Skip to main content

Deleting Entities By Urn

Why Would You Delete Entities?

You may want to delete a dataset if it is no longer needed, contains incorrect or sensitive information, or if it was created for testing purposes and is no longer necessary in production. It is possible to delete entities via CLI, but a programmatic approach is necessary for scalability.

There are two methods of deletion: soft delete and hard delete. Soft delete sets the Status aspect of the entity to Removed, which hides the entity and all its aspects from being returned by the UI. Hard delete physically deletes all rows for all aspects of the entity.

For more information about soft delete and hard delete, please refer to Removing Metadata from DataHub.

Goal Of This Guide

This guide will show you how to delete a dataset named fct_user_deleted. However, you can delete other entities like tags, terms, and owners with the same approach.

Prerequisites

For this tutorial, you need to deploy DataHub Quickstart and ingest sample data. For detailed steps, please refer to Datahub Quickstart Guide.

What is asked |
According to the guide on deleting entities by URN, what does a soft delete do to an entity? The items are not needed for this.

Data rows |
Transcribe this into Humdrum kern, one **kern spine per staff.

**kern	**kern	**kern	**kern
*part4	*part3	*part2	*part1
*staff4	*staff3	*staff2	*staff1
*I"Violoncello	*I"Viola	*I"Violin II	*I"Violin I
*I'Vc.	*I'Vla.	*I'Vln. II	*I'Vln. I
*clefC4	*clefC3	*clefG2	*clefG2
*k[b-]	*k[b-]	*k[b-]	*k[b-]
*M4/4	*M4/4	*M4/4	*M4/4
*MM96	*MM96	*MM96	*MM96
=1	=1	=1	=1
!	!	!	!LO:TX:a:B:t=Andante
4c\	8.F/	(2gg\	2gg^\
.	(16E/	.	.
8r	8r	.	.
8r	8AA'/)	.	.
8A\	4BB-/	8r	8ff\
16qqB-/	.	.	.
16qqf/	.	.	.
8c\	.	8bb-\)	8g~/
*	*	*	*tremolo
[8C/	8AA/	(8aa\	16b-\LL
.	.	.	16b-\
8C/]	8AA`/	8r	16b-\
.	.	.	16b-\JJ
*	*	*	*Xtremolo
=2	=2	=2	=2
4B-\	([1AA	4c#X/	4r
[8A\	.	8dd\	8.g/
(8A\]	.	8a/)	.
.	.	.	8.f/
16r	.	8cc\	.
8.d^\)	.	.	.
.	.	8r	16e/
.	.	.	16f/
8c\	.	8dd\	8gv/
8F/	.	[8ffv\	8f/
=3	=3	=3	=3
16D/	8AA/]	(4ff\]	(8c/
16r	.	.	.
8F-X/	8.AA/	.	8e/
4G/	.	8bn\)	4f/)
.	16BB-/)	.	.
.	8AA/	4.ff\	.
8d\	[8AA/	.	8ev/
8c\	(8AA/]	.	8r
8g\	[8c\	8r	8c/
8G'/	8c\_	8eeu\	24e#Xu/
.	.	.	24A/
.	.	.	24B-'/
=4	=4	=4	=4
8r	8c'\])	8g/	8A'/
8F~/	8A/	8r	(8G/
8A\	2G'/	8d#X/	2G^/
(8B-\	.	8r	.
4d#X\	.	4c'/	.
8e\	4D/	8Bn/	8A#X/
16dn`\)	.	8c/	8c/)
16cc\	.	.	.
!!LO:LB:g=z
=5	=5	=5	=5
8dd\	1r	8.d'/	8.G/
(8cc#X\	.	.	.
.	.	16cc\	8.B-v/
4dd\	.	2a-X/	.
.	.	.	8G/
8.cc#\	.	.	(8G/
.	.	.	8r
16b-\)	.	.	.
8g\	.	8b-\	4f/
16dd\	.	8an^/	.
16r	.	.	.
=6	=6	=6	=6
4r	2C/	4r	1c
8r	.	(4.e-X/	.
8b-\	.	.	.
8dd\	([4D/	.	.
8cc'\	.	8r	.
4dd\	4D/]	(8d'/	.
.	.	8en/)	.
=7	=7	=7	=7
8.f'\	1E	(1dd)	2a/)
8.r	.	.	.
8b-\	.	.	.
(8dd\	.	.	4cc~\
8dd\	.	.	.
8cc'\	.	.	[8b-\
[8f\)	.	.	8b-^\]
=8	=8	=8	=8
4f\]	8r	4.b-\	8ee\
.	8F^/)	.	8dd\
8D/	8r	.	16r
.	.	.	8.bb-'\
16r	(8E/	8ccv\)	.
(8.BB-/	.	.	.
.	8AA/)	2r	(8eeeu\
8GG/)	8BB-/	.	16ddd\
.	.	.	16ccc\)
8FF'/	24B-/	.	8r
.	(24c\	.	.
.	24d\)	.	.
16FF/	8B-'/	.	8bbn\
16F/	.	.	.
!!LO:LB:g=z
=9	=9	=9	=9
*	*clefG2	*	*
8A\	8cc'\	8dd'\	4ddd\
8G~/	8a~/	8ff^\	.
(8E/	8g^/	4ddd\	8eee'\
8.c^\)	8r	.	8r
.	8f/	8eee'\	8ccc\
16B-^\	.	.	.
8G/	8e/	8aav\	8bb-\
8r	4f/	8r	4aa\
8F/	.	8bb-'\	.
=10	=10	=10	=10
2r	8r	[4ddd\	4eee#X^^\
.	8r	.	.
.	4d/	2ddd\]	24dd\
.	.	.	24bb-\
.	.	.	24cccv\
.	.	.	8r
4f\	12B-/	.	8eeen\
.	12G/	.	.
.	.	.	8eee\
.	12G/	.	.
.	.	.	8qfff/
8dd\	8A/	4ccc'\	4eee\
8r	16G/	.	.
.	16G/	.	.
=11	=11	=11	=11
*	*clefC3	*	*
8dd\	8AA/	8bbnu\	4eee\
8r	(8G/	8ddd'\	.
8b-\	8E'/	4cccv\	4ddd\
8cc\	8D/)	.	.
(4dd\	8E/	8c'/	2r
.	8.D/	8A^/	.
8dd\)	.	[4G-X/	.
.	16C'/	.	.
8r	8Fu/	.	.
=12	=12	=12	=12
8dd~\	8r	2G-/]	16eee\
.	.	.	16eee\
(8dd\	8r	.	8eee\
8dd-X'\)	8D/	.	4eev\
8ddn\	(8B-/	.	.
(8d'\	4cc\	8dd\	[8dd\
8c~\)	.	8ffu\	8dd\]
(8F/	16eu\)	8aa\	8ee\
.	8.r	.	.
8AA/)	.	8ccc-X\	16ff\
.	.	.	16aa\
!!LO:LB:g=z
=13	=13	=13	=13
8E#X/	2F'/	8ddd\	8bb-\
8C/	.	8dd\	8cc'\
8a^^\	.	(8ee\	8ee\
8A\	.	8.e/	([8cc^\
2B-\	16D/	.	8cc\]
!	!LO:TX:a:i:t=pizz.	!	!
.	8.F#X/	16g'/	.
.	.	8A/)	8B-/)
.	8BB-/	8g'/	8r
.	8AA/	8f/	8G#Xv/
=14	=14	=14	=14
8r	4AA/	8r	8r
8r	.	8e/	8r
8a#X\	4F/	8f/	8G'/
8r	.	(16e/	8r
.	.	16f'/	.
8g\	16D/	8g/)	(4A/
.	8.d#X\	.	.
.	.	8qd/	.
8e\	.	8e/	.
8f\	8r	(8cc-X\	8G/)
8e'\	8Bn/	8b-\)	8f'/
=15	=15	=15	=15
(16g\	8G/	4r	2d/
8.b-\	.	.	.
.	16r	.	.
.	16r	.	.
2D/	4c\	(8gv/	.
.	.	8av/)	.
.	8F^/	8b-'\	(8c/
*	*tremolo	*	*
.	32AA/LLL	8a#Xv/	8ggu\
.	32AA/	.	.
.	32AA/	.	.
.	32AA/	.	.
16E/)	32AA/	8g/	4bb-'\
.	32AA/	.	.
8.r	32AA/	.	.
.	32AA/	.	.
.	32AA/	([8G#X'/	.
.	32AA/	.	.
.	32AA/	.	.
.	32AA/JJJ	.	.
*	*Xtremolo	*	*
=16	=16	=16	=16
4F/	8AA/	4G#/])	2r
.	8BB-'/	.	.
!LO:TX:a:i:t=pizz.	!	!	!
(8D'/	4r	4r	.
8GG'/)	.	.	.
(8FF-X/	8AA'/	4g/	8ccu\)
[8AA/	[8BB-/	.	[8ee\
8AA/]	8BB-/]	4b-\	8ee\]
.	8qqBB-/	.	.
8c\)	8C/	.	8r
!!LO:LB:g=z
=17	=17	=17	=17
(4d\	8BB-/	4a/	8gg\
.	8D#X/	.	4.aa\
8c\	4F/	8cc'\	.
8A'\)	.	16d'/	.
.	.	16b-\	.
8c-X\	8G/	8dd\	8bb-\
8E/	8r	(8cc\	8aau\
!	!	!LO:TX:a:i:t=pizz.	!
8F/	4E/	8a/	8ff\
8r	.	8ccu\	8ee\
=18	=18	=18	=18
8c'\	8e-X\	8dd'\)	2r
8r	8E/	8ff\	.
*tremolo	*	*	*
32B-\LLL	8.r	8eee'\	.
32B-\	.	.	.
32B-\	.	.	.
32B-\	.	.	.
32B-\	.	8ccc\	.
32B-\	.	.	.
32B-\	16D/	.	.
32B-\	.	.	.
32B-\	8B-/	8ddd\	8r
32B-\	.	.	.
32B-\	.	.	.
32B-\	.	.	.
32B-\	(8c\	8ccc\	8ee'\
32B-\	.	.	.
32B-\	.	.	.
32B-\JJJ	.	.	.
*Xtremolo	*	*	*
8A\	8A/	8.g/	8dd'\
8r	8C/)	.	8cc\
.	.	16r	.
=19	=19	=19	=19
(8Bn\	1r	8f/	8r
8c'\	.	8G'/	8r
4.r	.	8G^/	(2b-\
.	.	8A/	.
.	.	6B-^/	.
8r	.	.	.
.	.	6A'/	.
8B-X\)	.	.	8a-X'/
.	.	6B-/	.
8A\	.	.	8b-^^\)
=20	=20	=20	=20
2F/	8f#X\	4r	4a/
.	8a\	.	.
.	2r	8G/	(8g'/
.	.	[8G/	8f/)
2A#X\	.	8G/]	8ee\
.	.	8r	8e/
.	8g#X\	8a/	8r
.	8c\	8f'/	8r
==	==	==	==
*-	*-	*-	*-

Task result |
It sets the entity's Status aspect to Removed, so the UI no longer returns the entity or any of its aspects.